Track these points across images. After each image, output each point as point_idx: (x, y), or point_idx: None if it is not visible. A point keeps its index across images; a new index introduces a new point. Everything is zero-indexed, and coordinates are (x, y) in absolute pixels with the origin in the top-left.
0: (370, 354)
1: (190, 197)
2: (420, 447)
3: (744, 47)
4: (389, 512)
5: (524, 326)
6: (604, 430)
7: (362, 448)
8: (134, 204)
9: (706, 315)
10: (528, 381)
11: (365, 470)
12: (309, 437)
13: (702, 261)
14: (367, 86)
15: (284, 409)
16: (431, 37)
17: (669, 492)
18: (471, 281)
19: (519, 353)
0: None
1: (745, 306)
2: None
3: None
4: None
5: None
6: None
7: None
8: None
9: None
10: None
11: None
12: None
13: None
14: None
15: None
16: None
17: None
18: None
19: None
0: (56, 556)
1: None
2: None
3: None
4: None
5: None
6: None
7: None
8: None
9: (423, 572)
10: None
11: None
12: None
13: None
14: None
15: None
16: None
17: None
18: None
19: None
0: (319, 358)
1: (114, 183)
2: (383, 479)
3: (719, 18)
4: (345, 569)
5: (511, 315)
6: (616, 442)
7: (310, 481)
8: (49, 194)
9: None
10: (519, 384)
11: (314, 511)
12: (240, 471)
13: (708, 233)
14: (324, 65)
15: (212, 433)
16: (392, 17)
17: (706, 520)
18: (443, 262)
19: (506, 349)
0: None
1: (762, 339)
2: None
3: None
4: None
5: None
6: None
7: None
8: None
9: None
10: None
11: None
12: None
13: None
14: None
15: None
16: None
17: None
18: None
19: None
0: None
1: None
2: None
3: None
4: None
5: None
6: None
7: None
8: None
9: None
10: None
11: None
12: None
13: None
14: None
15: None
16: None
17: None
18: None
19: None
-*-*-
:: JOB ::
Reproduce all of the items above line for line, with no changes.

:: IN RESPONSE ::
Track these points across images. After each image, output each point as point_idx: (x, y), or point_idx: None if it is not visible. A point keeps its index across images; a new index introduces a new point. Everything is zero-indexed, and coordinates are (x, y) in absolute pixels with the origin in the top-left.
0: (370, 354)
1: (190, 197)
2: (420, 447)
3: (744, 47)
4: (389, 512)
5: (524, 326)
6: (604, 430)
7: (362, 448)
8: (134, 204)
9: (706, 315)
10: (528, 381)
11: (365, 470)
12: (309, 437)
13: (702, 261)
14: (367, 86)
15: (284, 409)
16: (431, 37)
17: (669, 492)
18: (471, 281)
19: (519, 353)
0: None
1: (745, 306)
2: None
3: None
4: None
5: None
6: None
7: None
8: None
9: None
10: None
11: None
12: None
13: None
14: None
15: None
16: None
17: None
18: None
19: None
0: (56, 556)
1: None
2: None
3: None
4: None
5: None
6: None
7: None
8: None
9: (423, 572)
10: None
11: None
12: None
13: None
14: None
15: None
16: None
17: None
18: None
19: None
0: (319, 358)
1: (114, 183)
2: (383, 479)
3: (719, 18)
4: (345, 569)
5: (511, 315)
6: (616, 442)
7: (310, 481)
8: (49, 194)
9: None
10: (519, 384)
11: (314, 511)
12: (240, 471)
13: (708, 233)
14: (324, 65)
15: (212, 433)
16: (392, 17)
17: (706, 520)
18: (443, 262)
19: (506, 349)
0: None
1: (762, 339)
2: None
3: None
4: None
5: None
6: None
7: None
8: None
9: None
10: None
11: None
12: None
13: None
14: None
15: None
16: None
17: None
18: None
19: None
0: None
1: None
2: None
3: None
4: None
5: None
6: None
7: None
8: None
9: None
10: None
11: None
12: None
13: None
14: None
15: None
16: None
17: None
18: None
19: None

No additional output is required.